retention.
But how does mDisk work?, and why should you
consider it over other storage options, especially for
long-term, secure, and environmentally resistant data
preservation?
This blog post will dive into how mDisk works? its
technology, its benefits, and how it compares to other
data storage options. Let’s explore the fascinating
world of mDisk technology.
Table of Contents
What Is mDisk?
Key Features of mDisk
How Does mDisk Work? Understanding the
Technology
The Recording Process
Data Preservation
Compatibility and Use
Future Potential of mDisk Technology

Instructions for the task
Only the lines from the one containing "long-term, secure, and" through the last line of the records above are to be reproduced, exactly and with both ends included.

Written response
long-term, secure, and environmentally resistant data
preservation?
This blog post will dive into how mDisk works? its
technology, its benefits, and how it compares to other
data storage options. Let’s explore the fascinating
world of mDisk technology.
Table of Contents
What Is mDisk?
Key Features of mDisk
How Does mDisk Work? Understanding the
Technology
The Recording Process
Data Preservation
Compatibility and Use
Future Potential of mDisk Technology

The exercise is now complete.